From the Research
Basal cell carcinoma originates from the interfollicular layer of the epidermis, specifically from the basal cells, which are the deepest layer of cells in the outermost part of the skin. These cells normally divide to form new cells that eventually move up to replace old cells on the skin's surface. When DNA damage occurs in these basal cells, often from ultraviolet radiation exposure from the sun or tanning beds, it can trigger abnormal, uncontrolled growth leading to cancer formation 1. The basal cells contain keratin and are responsible for producing new skin cells, and when they become cancerous, they typically form slow-growing tumors that rarely metastasize but can be locally destructive if left untreated.
Some key points to consider about basal cell carcinoma include:
- The most common locations for basal cell carcinoma are sun-exposed areas like the face, ears, neck, scalp, shoulders, and back 2.
- Prevention focuses on sun protection, including sunscreen use, protective clothing, and avoiding peak sun hours 3.

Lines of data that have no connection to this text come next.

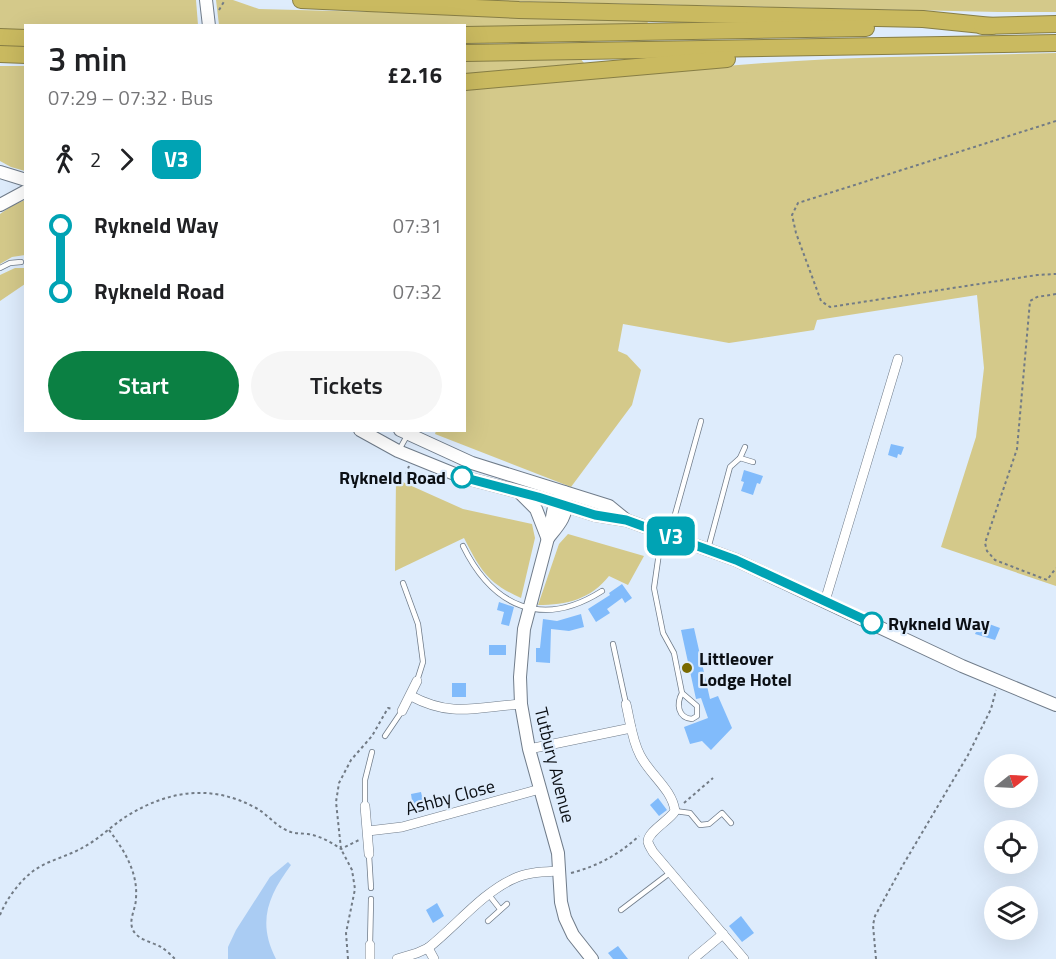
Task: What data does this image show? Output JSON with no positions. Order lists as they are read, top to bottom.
{
  "streets": {
    "street": ["Tutbury Avenue", "Ashby Close"]
  },
  "crossings": [
    ["Tutbury Avenue", "Ashby Close"]
  ],
  "places": ["Rykneld Road", "Rykneld Way", "Littleover Lodge Hotel"],
  "lines": ["bus line V3"],
  "north": "right",
  "page": {
    "on_map": "V3",
    "heading": ["3 min", "07:29 – 07:32 · Bus", "£2.16"],
    "legs": ["2", "V3"],
    "list": [
      {
        "name": "Rykneld Way",
        "value": "07:31"
      },
      {
        "name": "Rykneld Road",
        "value": "07:32"
      }
    ],
    "buttons": ["Start", "Tickets"]
  }
}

- Treatment typically involves surgical removal, with specific approaches depending on the tumor's size, location, and characteristics 4, 3.
- The prognosis is linked to the risk of recurrence of basal cell carcinoma or its local destructive capacity, and recent guidelines have updated the management of basal cell carcinoma 2.
- Characteristic molecular events in these tumours are: (i) activation of the hedgehog pathway, which has allowed the development of hedgehog inhibitors for difficult-to-treat lesions that are not accessible to surgery or radiotherapy; (ii) high mutational burden, which suggests that hedgehog inhibitor refractory tumours could be offered immunotherapy 2.
Overall, understanding the cellular origin of basal cell carcinoma is crucial for developing effective treatment strategies and improving patient outcomes. The standard treatment for most basal cell carcinomas is surgery, as it allows excision margin control and shows a low risk of recurrence 2.